Search Marketing Industry Shake-up Imminent

. October 14, 2008

AUGUST 15, 2007. As sure as the sun shines behind the clouds on a rainy day, a major shake-up in the search marketing industry is coming soon. The signals are being sent and received through-out the various sectors of search and online marketing. Change in any marketplace, when it does come, is often swift, brutal and merciless. For some SEO practitioners, this one will be especially so. While the search marketing industry has been bracing for change for at least a year, the movement is now picking up speed and gathering momentum. As SEOs, our working-world is going to look very different this time next year.

The biggest change is the death of 'traditional SEO'. Dead is taking it a bit far. SEO is not exactly dead. A better way to describe it would be to say it dyed (changed).

SEO has evolved so far and so quickly in the past six months that it as a practice is hardly recognizable from its humble roots, much like a Neanderthal placed beside any given Homo Sapien. The thread that ties the past to the present is search. Everything still comes down to some sort of search. Nevertheless, the traditional view of SEO services is over.
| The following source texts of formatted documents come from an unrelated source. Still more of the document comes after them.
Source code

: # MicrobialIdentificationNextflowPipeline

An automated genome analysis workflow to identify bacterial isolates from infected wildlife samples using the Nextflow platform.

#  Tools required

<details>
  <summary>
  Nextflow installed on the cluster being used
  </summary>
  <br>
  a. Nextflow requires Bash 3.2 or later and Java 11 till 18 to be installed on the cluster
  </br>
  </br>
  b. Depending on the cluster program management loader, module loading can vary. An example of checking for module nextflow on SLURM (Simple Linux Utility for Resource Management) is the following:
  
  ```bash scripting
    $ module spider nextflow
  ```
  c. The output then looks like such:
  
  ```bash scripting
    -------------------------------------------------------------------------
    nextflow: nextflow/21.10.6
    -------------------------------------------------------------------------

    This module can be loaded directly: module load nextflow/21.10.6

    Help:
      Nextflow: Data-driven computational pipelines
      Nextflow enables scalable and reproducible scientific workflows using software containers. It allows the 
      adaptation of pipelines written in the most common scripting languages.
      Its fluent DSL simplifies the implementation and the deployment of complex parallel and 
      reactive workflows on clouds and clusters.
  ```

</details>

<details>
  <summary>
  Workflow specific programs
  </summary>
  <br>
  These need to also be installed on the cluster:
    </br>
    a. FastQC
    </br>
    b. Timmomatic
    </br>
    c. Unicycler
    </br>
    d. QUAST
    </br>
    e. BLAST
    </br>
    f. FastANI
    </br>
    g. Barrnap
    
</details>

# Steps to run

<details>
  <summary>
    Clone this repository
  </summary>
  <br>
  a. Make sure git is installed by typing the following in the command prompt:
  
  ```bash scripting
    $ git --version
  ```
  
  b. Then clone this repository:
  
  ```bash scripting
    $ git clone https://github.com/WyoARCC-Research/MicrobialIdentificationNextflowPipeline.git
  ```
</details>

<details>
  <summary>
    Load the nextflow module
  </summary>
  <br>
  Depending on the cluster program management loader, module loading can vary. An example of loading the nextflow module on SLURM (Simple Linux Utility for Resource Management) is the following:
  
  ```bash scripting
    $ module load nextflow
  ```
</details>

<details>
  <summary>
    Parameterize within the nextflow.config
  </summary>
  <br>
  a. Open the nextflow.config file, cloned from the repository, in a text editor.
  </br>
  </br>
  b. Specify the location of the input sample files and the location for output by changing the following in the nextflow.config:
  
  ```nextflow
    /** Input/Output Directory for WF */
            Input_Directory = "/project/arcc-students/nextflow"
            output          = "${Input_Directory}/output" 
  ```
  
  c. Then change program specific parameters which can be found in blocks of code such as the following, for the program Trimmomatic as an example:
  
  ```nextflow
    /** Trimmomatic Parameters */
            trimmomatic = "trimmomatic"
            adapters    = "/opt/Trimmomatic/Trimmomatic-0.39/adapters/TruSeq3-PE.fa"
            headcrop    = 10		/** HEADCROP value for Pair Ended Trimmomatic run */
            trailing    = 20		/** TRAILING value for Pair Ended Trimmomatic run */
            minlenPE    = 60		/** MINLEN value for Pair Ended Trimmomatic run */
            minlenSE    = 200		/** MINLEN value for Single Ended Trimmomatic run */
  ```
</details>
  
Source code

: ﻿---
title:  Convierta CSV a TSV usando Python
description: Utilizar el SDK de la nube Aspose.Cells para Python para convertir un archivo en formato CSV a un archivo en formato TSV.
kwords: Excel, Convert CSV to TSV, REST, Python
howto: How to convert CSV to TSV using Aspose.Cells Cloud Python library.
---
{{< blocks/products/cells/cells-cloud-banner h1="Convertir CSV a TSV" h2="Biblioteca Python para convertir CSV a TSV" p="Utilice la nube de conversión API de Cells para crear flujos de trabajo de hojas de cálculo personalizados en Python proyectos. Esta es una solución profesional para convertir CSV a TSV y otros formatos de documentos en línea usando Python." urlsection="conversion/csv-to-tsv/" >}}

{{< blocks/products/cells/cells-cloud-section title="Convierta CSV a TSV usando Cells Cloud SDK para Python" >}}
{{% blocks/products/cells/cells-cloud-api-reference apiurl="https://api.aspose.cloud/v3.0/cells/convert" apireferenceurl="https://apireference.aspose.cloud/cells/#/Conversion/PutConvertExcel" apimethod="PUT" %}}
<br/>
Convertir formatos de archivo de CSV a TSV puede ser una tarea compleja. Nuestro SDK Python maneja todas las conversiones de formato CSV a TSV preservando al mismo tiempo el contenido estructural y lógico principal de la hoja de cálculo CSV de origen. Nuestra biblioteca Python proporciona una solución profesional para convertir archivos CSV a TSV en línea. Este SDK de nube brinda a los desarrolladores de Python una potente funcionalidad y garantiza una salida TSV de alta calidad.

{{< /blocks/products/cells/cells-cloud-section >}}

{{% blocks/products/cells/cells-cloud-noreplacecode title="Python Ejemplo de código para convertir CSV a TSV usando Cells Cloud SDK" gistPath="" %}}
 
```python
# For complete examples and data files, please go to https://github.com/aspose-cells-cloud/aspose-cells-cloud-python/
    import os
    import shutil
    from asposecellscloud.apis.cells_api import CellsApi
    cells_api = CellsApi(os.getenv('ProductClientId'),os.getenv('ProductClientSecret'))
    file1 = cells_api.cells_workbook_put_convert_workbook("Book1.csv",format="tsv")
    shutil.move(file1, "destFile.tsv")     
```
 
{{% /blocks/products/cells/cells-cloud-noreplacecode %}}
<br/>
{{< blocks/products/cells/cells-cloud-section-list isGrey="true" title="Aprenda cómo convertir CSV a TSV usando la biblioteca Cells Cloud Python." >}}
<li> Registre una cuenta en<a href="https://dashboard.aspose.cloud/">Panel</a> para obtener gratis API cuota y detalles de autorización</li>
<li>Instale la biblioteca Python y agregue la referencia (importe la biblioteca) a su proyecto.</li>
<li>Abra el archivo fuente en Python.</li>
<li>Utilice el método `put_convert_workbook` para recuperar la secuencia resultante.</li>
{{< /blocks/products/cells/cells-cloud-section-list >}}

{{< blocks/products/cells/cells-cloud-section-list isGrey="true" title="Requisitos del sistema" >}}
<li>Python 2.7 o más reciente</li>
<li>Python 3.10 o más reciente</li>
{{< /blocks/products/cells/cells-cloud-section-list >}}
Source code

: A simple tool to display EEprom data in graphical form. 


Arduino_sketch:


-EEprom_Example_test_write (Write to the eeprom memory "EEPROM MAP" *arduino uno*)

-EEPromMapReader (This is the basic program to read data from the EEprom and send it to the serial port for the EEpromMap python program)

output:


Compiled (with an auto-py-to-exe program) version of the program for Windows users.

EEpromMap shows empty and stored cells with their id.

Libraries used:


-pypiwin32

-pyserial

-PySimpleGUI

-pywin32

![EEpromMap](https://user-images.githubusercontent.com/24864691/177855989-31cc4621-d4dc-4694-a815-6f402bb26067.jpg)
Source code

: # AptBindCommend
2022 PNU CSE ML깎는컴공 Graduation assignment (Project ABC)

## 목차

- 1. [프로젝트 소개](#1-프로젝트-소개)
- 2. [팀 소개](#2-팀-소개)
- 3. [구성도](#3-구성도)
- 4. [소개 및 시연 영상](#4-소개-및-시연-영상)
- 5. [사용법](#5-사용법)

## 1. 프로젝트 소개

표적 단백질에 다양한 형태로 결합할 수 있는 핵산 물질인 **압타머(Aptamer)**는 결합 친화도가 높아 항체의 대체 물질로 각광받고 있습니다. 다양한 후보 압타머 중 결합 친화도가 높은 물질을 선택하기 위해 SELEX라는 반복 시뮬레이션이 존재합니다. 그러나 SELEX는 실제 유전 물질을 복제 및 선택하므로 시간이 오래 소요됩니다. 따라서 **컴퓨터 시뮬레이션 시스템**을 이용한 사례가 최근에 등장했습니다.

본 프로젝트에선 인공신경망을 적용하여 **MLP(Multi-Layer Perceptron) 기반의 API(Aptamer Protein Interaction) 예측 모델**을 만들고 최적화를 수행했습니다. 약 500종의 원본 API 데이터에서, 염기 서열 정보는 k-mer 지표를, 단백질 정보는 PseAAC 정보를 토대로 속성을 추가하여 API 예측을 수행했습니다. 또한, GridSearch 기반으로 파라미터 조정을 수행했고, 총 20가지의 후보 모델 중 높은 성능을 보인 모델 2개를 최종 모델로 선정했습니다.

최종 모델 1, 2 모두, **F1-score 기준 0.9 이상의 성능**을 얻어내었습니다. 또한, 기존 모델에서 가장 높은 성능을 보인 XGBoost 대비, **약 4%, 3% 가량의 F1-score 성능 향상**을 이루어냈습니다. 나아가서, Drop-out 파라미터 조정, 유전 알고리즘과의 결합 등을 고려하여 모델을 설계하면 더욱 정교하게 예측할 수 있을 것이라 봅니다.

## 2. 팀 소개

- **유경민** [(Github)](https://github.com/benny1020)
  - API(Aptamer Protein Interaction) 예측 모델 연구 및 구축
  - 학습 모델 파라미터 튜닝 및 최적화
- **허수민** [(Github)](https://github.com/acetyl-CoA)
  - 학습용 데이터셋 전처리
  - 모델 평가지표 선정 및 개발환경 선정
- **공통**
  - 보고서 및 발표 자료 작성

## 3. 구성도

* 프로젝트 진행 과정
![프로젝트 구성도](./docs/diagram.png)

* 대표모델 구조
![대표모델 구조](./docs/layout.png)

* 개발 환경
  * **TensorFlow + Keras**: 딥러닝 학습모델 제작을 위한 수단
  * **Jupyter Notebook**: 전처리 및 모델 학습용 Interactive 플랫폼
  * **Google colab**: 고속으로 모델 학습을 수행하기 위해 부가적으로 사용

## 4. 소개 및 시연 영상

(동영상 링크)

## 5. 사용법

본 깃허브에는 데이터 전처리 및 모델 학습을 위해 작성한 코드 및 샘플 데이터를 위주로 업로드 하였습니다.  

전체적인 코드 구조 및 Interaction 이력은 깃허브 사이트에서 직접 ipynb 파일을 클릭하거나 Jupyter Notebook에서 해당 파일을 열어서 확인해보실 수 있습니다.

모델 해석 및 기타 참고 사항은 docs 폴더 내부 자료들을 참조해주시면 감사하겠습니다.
Having languished in a virtual state of stasis for most of the past year, the concept of traditional, SERP based SEO went to rest sometime in the early spring.

With the introduction and rapid advancement of social networking, the attention of the search marketing world and Internet users has quickly spread outward, away from the common search engine results pages. While Top10 (first page) placements are still extremely important traffic drivers, information seekers rely on social media, RSS feed-readers, specific vertical search tools and multimedia as frequently as they do on traditional search engines. (That's why the traditional search engines are branching so far out into social media.)

This has led to a surge in the development of SEO based techniques to work within social media environments. Clients now require social profiles for their businesses, themselves and their key staff, along with the proficiency of a skilled social networker to keep those profiles popular and polite. Fortunately adaptable SEOs will find many of these tasks fall within skill-sets that are very similar to 'traditional SEO'.

Another critical service popping up in many SEO firms is called reputation management. With literally thousands of potential venues open to anonymous or unmoderated postings by the public, larger companies often require professional assistance monitoring and maintaining the numerous representations of their online reputations. All too often though, the majority of us don't need someone else to make us look bad online. We're perfectly capable of doing it ourselves.